-------- Exercise materials
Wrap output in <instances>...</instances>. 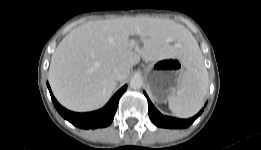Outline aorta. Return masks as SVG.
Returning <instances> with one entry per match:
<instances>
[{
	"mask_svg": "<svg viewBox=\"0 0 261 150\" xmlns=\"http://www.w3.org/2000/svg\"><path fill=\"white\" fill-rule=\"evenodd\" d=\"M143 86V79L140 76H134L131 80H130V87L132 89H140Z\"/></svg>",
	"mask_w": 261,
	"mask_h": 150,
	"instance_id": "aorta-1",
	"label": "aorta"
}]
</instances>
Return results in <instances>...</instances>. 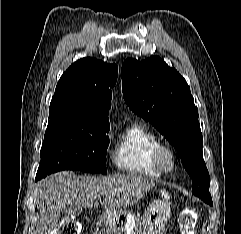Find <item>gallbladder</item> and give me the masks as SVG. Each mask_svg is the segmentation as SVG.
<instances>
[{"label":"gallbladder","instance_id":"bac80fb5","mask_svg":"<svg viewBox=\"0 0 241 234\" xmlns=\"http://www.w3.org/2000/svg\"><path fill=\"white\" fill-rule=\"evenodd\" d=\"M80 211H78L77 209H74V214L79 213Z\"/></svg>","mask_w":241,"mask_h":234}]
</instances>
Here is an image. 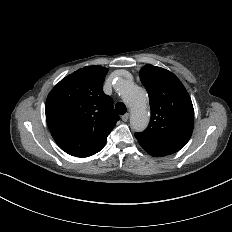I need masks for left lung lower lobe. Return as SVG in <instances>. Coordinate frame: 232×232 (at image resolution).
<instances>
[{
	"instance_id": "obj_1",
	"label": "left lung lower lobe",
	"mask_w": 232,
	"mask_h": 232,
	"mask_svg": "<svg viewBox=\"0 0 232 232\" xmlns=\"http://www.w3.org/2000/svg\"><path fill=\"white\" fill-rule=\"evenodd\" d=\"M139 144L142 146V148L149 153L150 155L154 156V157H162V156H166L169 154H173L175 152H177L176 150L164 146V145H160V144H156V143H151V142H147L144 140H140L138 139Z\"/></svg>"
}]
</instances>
----------------
-------- Exercise materials
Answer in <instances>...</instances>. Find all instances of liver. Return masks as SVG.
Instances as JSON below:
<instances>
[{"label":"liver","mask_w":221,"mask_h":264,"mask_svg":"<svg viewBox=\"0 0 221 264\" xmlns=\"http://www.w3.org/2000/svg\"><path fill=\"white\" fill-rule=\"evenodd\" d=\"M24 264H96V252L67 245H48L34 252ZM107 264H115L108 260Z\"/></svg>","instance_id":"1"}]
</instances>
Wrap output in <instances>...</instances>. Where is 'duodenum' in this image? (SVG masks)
----------------
Retype the lines from the one with "Answer in <instances>...</instances>." up to and including the one with "Wrap output in <instances>...</instances>. Where", character for character.

Answer in <instances>...</instances>. Find all instances of liver. Return masks as SVG.
Instances as JSON below:
<instances>
[{"label":"liver","mask_w":221,"mask_h":264,"mask_svg":"<svg viewBox=\"0 0 221 264\" xmlns=\"http://www.w3.org/2000/svg\"><path fill=\"white\" fill-rule=\"evenodd\" d=\"M24 264H96V252L67 245H48L34 252ZM107 264H115L108 260Z\"/></svg>","instance_id":"1"}]
</instances>
Wrap output in <instances>...</instances>. Where is 'duodenum' in this image? (SVG masks)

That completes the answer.